Friday, November 15, 2013

Book review: "A Wall of White: The True Story of Heroism and Survival in the Face of a Deadly Avalanche"

The folks at Reader's Digest who condense books should really take a whack at "A Wall of White" this book is at least twice as long as it should be. There's actually a good story in there, but it's buried underneath a lot of unnecessary material.

Author Jennife Woodlief clogs up the first half of the book with detailed biographies on a dozen or more people connected to the deadly 1982 avalanche at Alpine Meadows in California. Not only are these bios too long and too many, they're out of context: We have no clue to how they're related to the avalanche, since Woodlief doesn't start telling that story until the second half.

Woodlief also goes on excessively about ski area avalanche control techniques
even though they played no part in this avalanche.

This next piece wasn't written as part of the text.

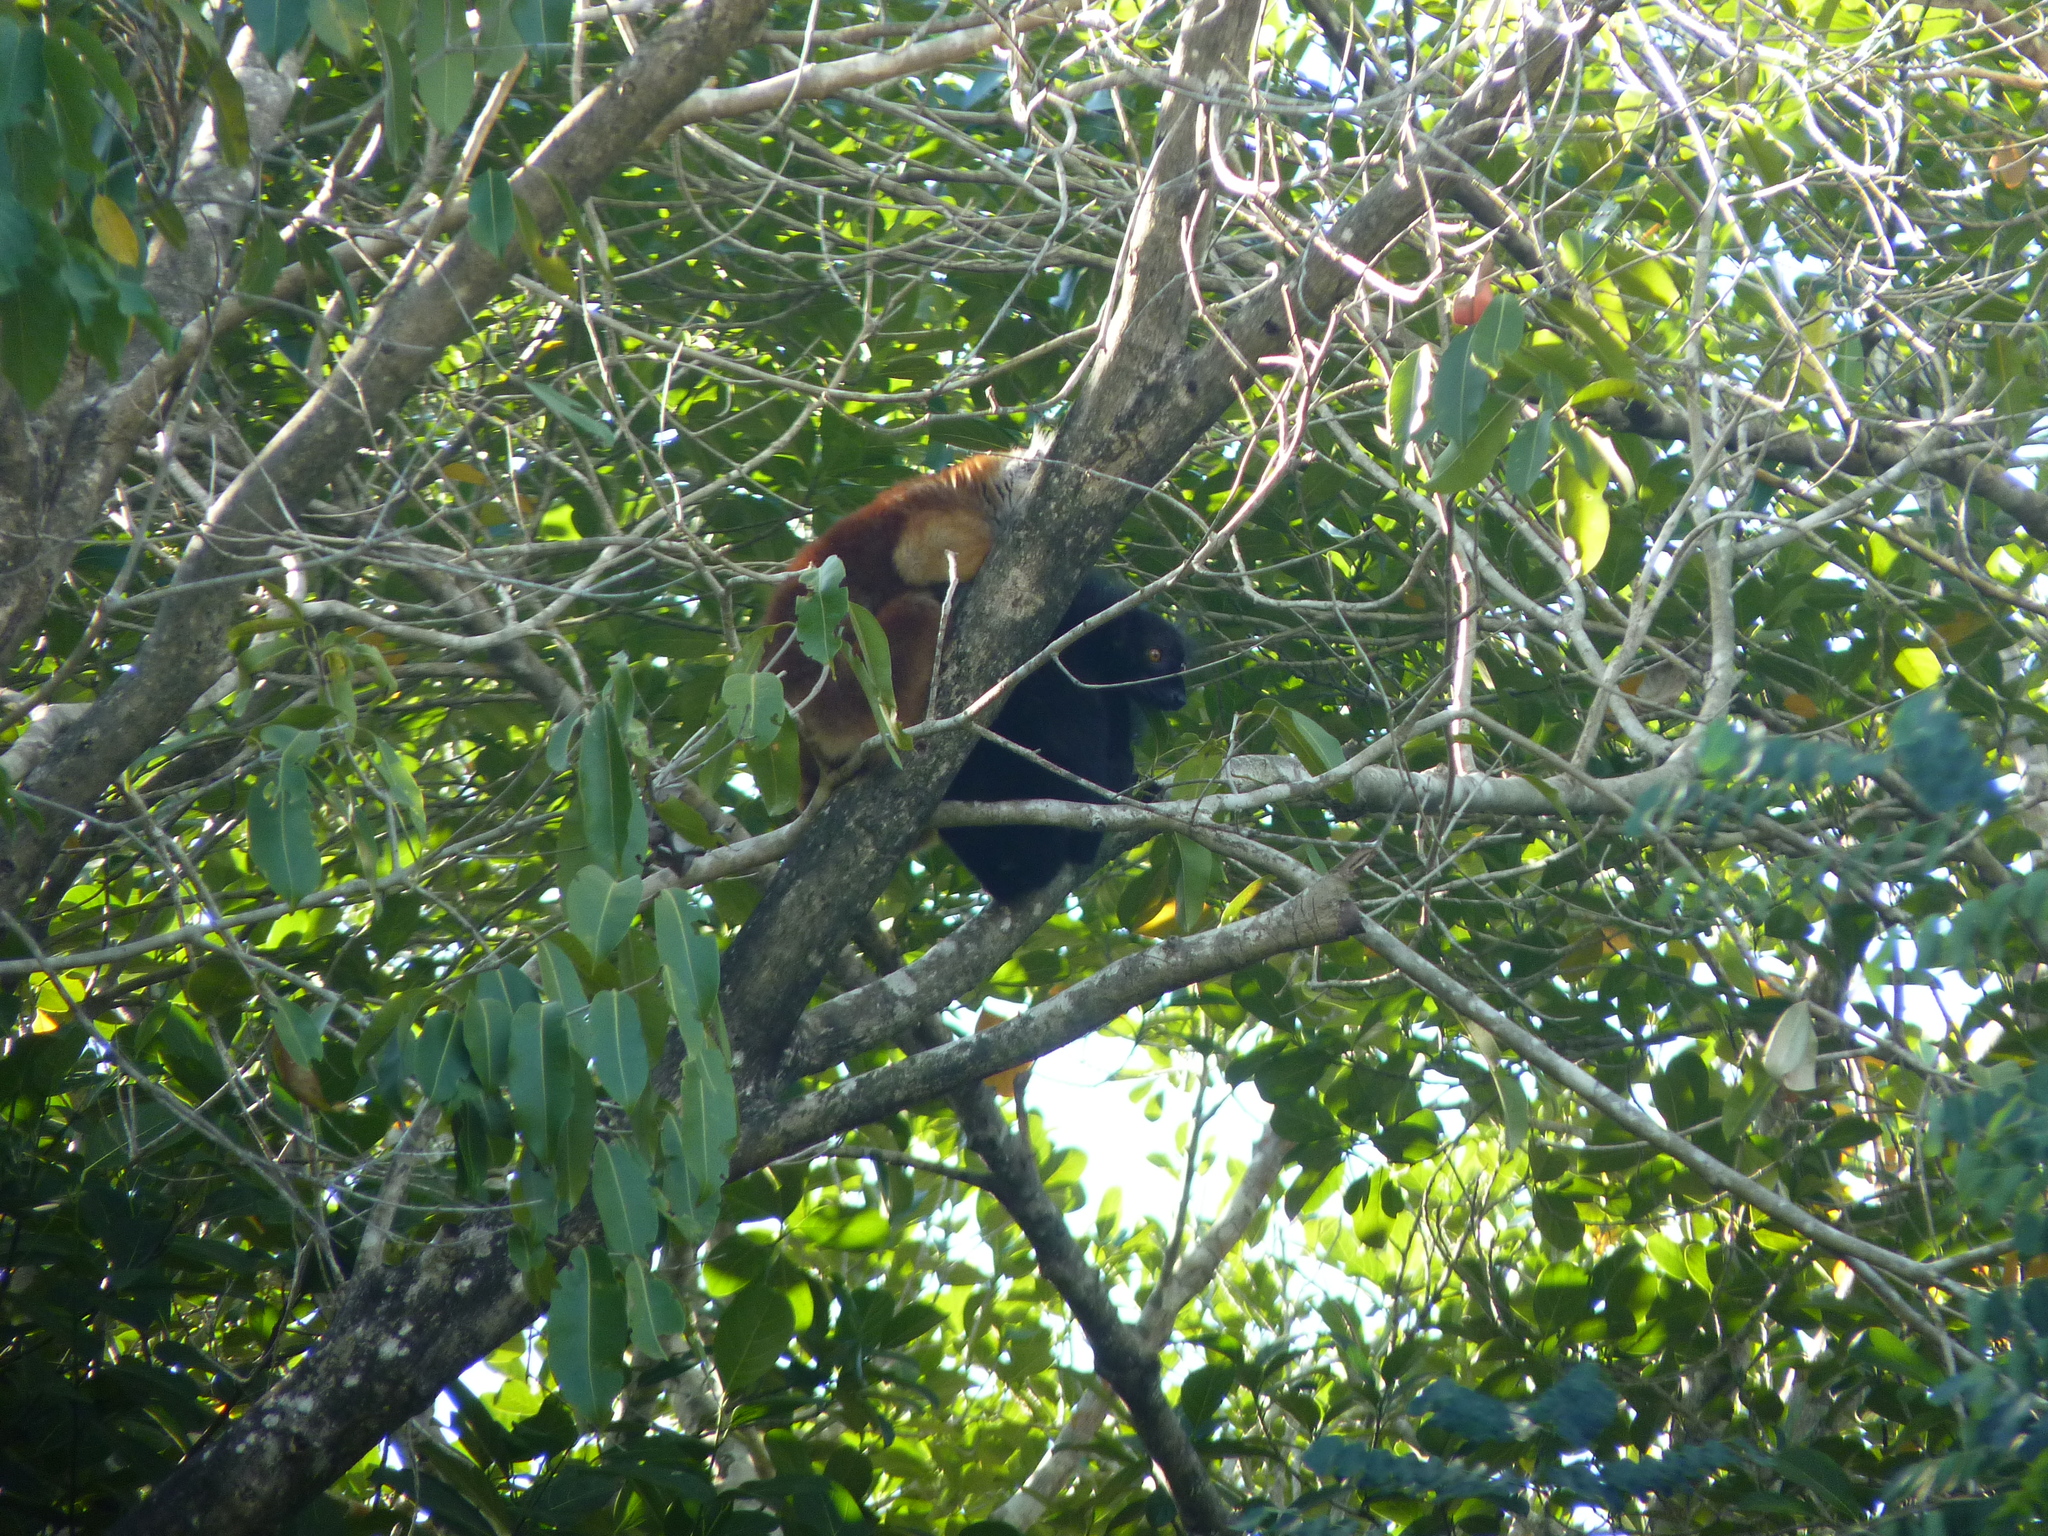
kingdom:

So do yourself a favor: Skip the first 10, maybe even 11, chapters of this book. Really. You'll miss very little, and you'll get into the meat of the story far more quickly.

The second half of the book describes the avalanche and the subsequent attempts to rescue those buried in the snow. It's an engaging and sometimes heartbreaking story.

One last gripe: This book, like similar ones, has a batch of pictures in the middle. If you look at those pictures and what reader wouldn't?   it will spoil the ending of the book. Why can't publishers insert pictures at the appropriate place in the narrative?